Passage:
══════════

It’s ever so much easier to tell the truth we want to be true. It’s ever so much easier to treat people as things to be coveted and to be cast away. Telling the truth that is true may be simpler in the long run, but it’s usually ever so much harder. And being in a relationship with separate and unique individuals is incredibly harder than treating people as categories and objects. Following Jesus is hard work, requiring hard core faith. But Jesus treats every single one of us as absolutely unique and precious, and loves us in all our weirdness. If we’re going to follow Jesus, don’t we have to do the same?


Saturday, February 5, 2011

Jesus and the Law

Epiphany 5A, 2011

Matthew 5:13-20


‘You are the salt of the earth; but if salt has lost its taste, how can its saltiness be restored? It is no longer good for anything, but is thrown out and trampled under foot.

‘You are the light of the world. A city built on a hill cannot be hidden. No one after lighting a lamp puts it under the bushel basket, but on the lampstand, and it gives light to all in the house. In the same way, let your light shine before others, so that they may see your good works and give glory to your Father in heaven.

‘Do not think that I have come to abolish the law or the prophets; I have come not to abolish but to fulfill. For truly I tell you, until heaven and earth pass away, not one letter, not one stroke of a letter, will pass from the law until all is accomplished. Therefore, whoever breaks one of the least of these commandments, and teaches others to do the same, will be called least in the kingdom of heaven; but whoever does them and teaches them will be called great in the kingdom of heaven. For I tell you, unless your righteousness exceeds that of the scribes and Pharisees, you will never enter the kingdom of heaven.

For those of you who may not know, before I was appointed to Providence I was the Senior Pastor at Shady Grove church in Mechanicsville, and before that I was the Superintendent of the Ashland District, which includes both Shady Grove and Providence. Early in my tenure as Superintendent of the district’s sixty churches, I was asked by the leadership of one of the churches on the district – not this one – to meet with them because of issues they were having with their pastor. I went out to meet with the church leaders and the pastor. Now, the pastor was a very intelligent, creative, and hard-working person. He was a good preacher, a good administrator, he visited the sick and the shut-in faithfully, taught small groups, and did everything in the job description well. But the congregation did not like him, resisted his leadership, and wanted him to leave.

══════════

Extracted records:
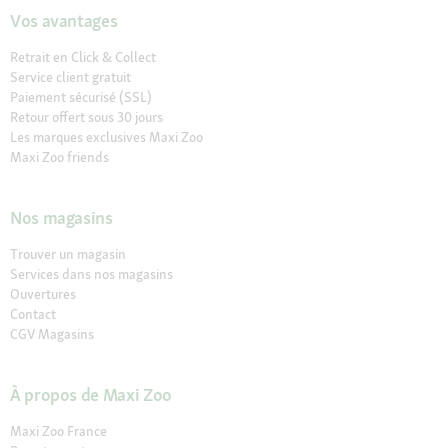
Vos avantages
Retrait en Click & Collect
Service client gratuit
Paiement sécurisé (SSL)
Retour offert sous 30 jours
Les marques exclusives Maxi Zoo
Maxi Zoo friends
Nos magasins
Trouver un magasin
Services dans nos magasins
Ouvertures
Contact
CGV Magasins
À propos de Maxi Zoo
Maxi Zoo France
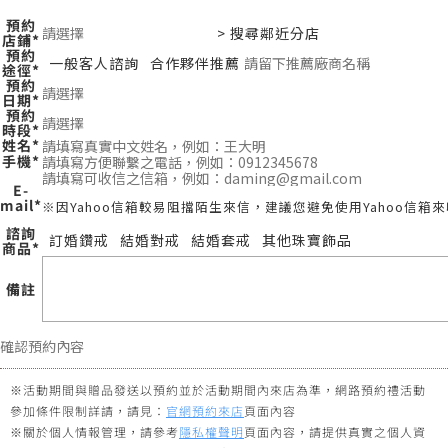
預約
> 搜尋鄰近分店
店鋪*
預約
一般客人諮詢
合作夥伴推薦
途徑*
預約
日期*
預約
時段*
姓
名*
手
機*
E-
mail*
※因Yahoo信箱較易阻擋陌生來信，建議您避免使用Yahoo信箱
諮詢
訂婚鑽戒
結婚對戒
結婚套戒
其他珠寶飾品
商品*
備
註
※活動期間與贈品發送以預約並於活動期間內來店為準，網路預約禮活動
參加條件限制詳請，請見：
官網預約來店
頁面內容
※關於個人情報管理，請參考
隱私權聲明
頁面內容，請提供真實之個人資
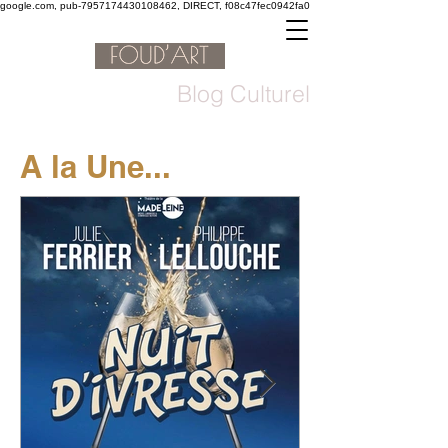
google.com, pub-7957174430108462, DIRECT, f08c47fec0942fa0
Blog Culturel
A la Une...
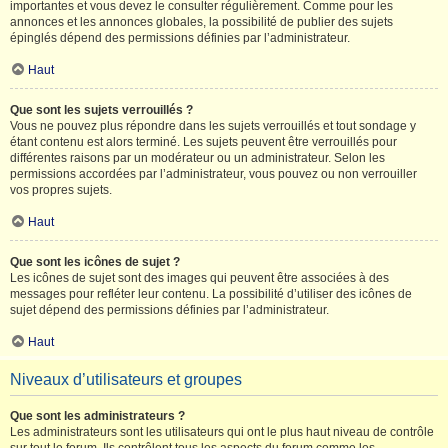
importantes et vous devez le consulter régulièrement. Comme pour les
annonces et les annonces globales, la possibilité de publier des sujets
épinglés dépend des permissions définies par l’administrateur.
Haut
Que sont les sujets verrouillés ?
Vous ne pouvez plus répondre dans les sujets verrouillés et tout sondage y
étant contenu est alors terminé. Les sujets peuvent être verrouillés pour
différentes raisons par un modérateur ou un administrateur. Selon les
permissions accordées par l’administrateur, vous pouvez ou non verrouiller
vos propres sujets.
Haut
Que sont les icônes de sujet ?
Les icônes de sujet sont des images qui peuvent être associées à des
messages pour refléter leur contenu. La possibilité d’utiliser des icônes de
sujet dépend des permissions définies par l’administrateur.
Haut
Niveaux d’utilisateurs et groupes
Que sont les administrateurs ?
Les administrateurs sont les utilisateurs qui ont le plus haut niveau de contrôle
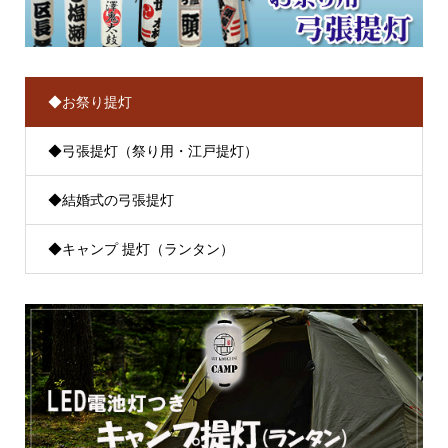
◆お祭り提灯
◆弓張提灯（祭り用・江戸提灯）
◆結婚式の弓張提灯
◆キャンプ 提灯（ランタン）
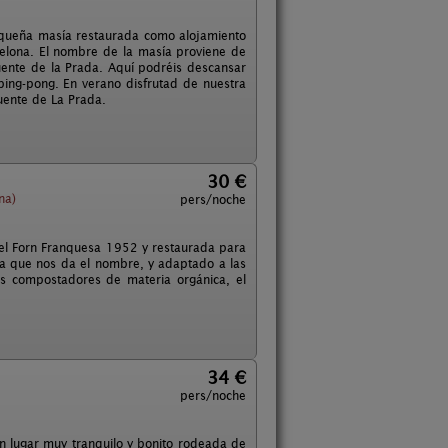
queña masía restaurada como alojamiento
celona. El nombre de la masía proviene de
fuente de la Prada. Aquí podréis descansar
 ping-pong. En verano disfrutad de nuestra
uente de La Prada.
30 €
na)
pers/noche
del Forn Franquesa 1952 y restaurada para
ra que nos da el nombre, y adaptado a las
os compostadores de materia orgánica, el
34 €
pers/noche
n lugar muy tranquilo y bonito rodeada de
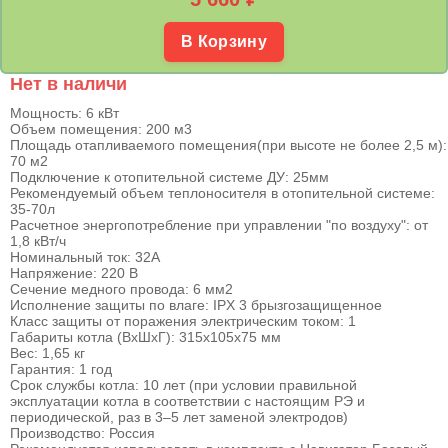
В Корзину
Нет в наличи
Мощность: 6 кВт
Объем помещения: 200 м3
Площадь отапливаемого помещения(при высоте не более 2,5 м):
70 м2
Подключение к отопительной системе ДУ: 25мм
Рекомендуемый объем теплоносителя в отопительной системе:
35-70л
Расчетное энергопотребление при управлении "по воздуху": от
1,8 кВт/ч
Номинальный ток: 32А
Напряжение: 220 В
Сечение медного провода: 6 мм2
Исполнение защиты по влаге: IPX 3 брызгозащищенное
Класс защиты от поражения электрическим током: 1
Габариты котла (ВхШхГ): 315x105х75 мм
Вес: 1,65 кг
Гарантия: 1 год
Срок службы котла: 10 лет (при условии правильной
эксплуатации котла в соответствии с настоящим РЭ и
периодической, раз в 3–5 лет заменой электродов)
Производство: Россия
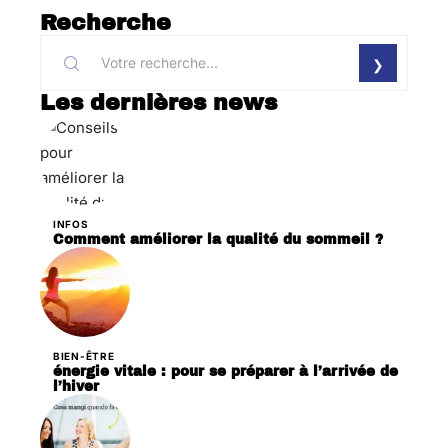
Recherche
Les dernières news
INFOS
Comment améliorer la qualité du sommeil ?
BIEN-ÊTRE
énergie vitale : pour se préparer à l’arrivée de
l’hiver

══════════

Work instruction 1:
According to the passage, how many churches were in the district when the speaker served as its Superintendent?
Work instruction 2:
Summarize the passage in three sentences.

Answer area 1:
Sixty churches.

Answer area 2:
The passage opens by saying that telling the truth and relating to people as unique individuals is harder than telling convenient truths or treating people as objects, and that following Jesus means treating others as he treats each person. It then quotes Matthew 5:13-20, in which Jesus calls his hearers the salt of the earth and the light of the world and says he came to fulfill the law and the prophets, not to abolish them. Finally, the speaker recalls being asked, as Superintendent of the Ashland District, to meet with one church whose congregation disliked and resisted a capable, hard-working pastor and wanted him to leave.